El último Riquer
El 22 de abril del 2005 Martín de Riquer, flanqueado por su editor Jaume Vallcorba y su amigo y colega José Enrique Ruiz Domènec, caminó lentamente desde el salón de Carlos III, donde había sido agasajado, hasta el Saló de Cent del Ajuntament de Barcelona. Allí ocupó su lugar tras una mesa cubierta con terciopelo rojo, a la que se sentaban además el alcalde, Joan Clos, y el concejal de cultura Ferran Mascarell. Yo también me senté, para entrevistarle en aquel acto central del Año del Libro y la Lectura. El ayuntamiento había propulsado esta celebración haciéndola coincidir con el cuarto centenario de la publicación del Quijote, esa road novel de la España barroca donde sólo aparece una ciudad reconocible, la capital catalana. Estaba claro que aquel año, para el tradicional pregón de Sant Jordi que organiza Biblioteques de Barcelona, no había mejor candidato que el mayor cervantista vivo. Poco antes había recibido el homenaje del congreso “Cervantes, el Quijote y Barcelona”, impulsado por su discípula Carme Riera.
En el ayuntamiento Riquer habló unos veinticinco minutos. Fue, creo, la última de sus intervenciones públicas de una cierta amplitud. Sabíamos que no quería extenderse demasiado. Se cansaba. Pero estuvo agudo y divertido, rememorando sus lecturas clásicas, las prácticas –el Diccionario de la RAE al que volvía una y otra vez– y las policiacas –sobre todo Conan Doyle–. Recordó a los trovadores que recitaban “para conseguir prestigio”, y el curioso caso del “corazón rustido” de Guillem de Cabestany, que un marido celoso dio de comer a la esposa que le engañaba con el poeta después de asesinarle. “Tras revelarle la situación, le preguntó: ‘¿Qué te ha parecido’. ‘Tan exquisito que no volveré a comer nada más’, dijo ella antes de lanzarse por la ventana”. El público asistía fascinado y le dedicó una espléndida ovación.
En los textos de Riquer abundan las escenas de crueldad medieval como esta. Están muy presentes en su recopilación de testimonios directos Reportajes de la historia. Allí recoge el de Pere Miquel Carbonell sobre el atentado contra Fernando el Católico el 7 de diciembre de 1492. Un nativo del Vallès, Juan Canyamàs, le hirió de gravedad con su espada en las escaleras del palacio real.

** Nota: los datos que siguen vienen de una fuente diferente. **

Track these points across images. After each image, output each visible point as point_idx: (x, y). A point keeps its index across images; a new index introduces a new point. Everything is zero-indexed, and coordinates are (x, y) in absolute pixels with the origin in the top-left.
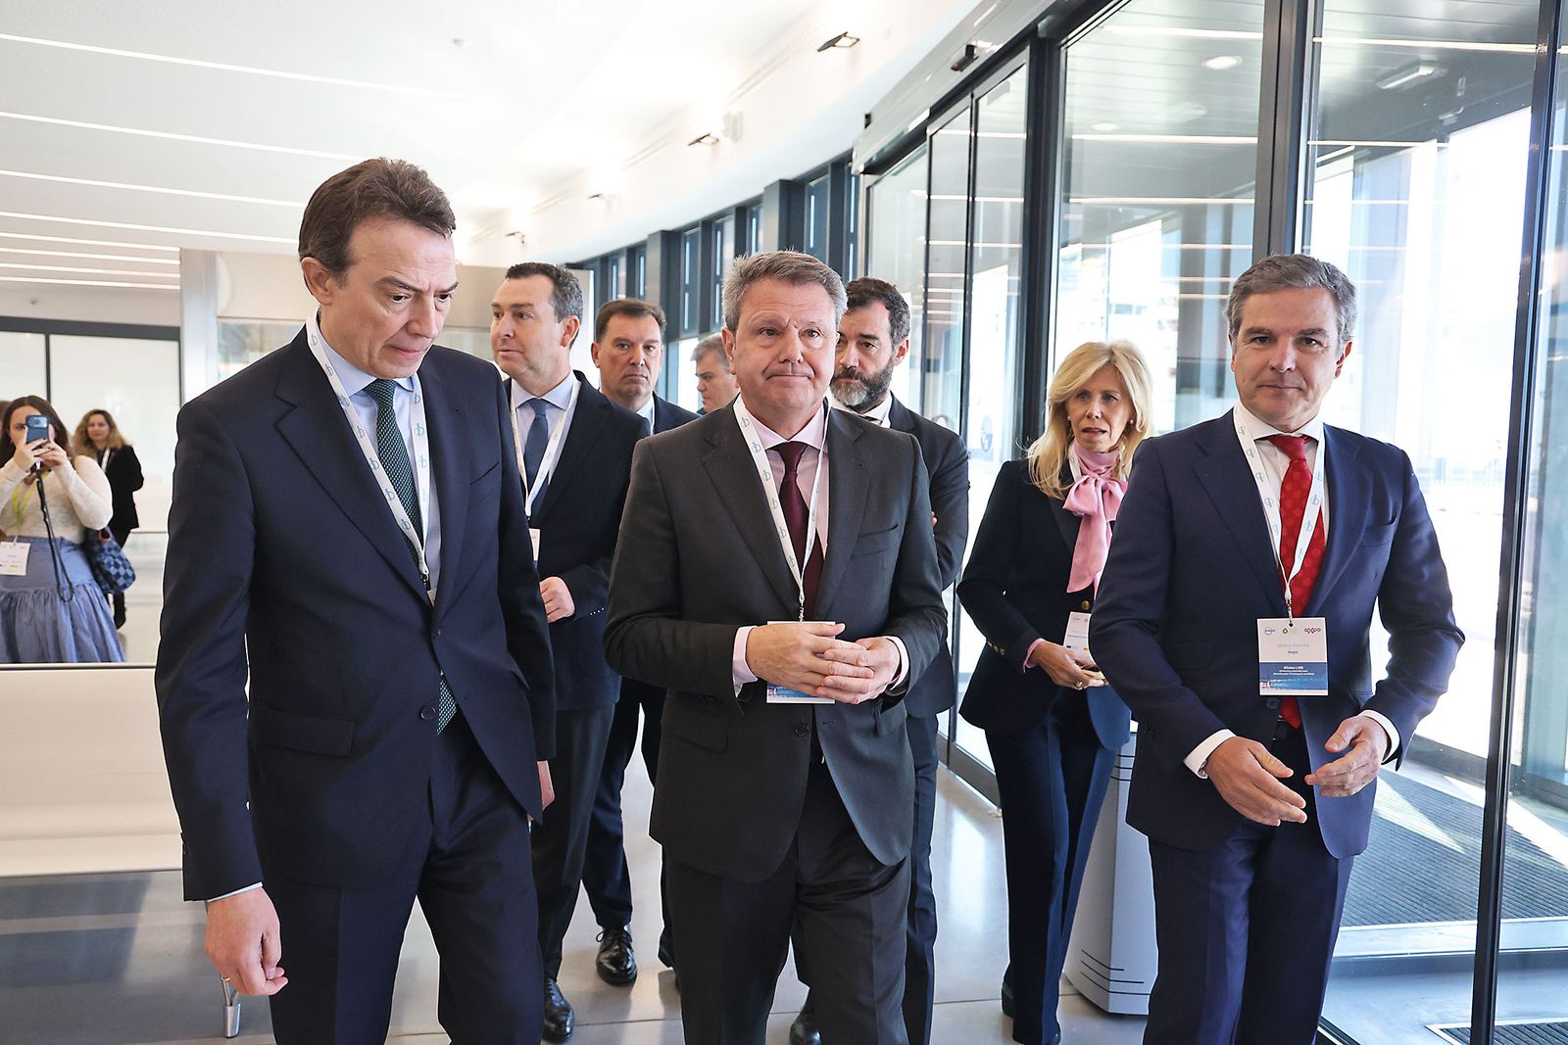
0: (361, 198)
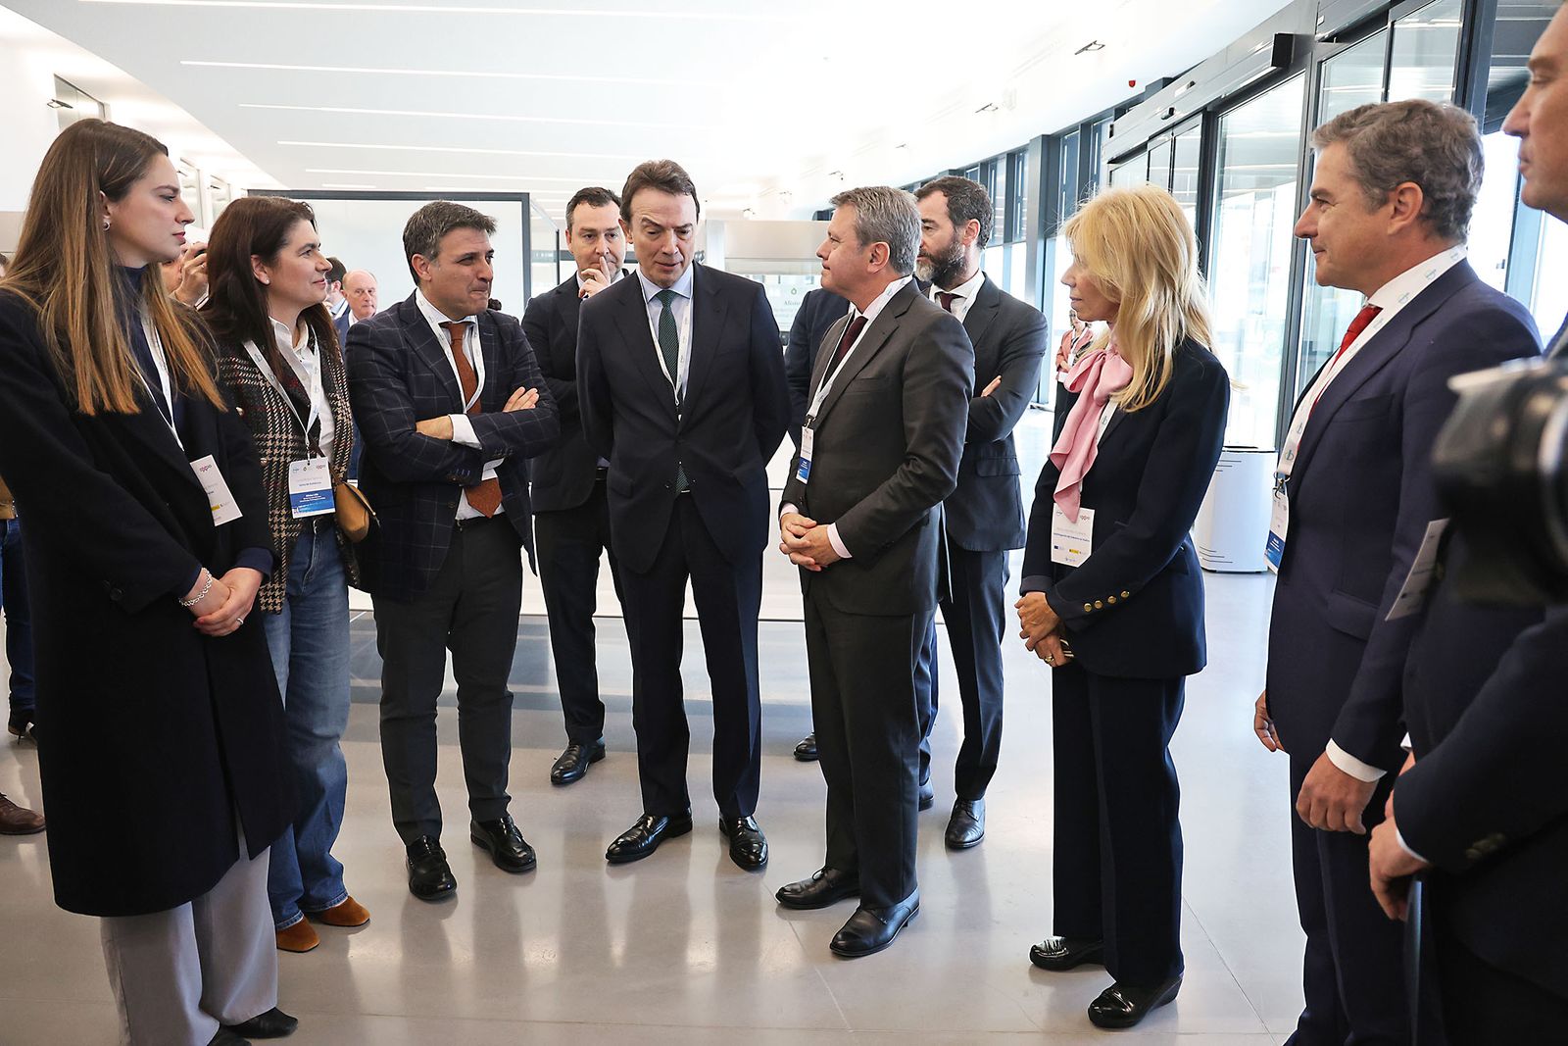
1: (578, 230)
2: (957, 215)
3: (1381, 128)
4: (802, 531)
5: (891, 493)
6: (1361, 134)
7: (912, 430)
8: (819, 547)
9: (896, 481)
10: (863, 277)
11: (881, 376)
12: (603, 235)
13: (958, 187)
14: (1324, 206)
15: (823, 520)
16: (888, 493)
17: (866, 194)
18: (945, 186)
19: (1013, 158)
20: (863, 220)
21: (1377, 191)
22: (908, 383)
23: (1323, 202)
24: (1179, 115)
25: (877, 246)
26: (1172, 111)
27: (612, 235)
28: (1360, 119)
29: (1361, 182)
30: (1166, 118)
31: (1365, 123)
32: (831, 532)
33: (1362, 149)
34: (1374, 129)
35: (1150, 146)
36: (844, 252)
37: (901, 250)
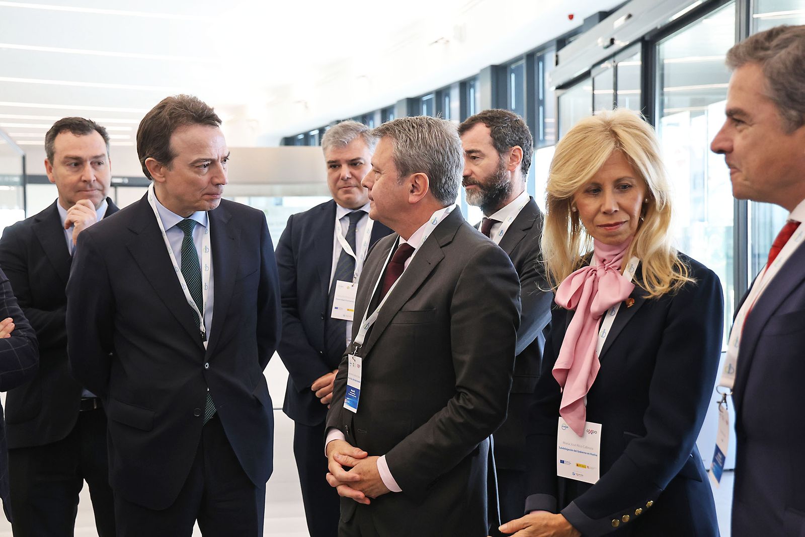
0: (171, 118)
1: (62, 159)
2: (500, 143)
3: (796, 52)
4: (351, 461)
5: (442, 427)
6: (776, 58)
7: (462, 363)
8: (369, 480)
9: (447, 416)
10: (405, 207)
11: (428, 308)
12: (89, 163)
13: (498, 118)
14: (740, 127)
15: (373, 451)
16: (439, 428)
17: (404, 125)
18: (486, 118)
19: (465, 86)
20: (401, 152)
21: (793, 113)
22: (455, 316)
23: (739, 122)
24: (619, 44)
25: (417, 176)
26: (612, 41)
27: (99, 164)
28: (775, 42)
29: (777, 104)
30: (607, 47)
31: (780, 47)
32: (381, 464)
33: (779, 73)
34: (789, 53)
35: (593, 73)
36: (384, 184)
37: (441, 180)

Era un desequilibrado, y aunque el monarca le perdonó, el Consejo Real optó por un castigo ejemplar: le subieron a un carro y le pasearon por toda Barcelona, cortándole un trozo de cuerpo (manos, brazos, ojos) en cada esquina importante; finalmente el pueblo apedreó lo que quedaba (?) de él. Una historia tremenda.
No sé que hubiera dicho Riquer del veto municipal al rodaje de la serie Isabel– donde se relatará este episodio–, en sus interiores naturales. Las justificaciones esgrimidas son tan etéreas que todo el mundo da por supuesta la pura y dura censura ideológica de un alcalde nacionalista contra una serie “imperial”. Espero que no sea así. Pero en cualquier caso el actual ayuntamiento parece practicar un puritanismo cultural asimétrico: cuando se ha bendecido entusiásticamente la envoltura de la estatua de Colón con los colores del Barça, no suena muy sincero poner pegas de rigor histórico a una correcta ficción televisiva en la que intervienen actores catalanes tan buenos como Ramon Madaula. Aunque su argumento incluya la creación de España.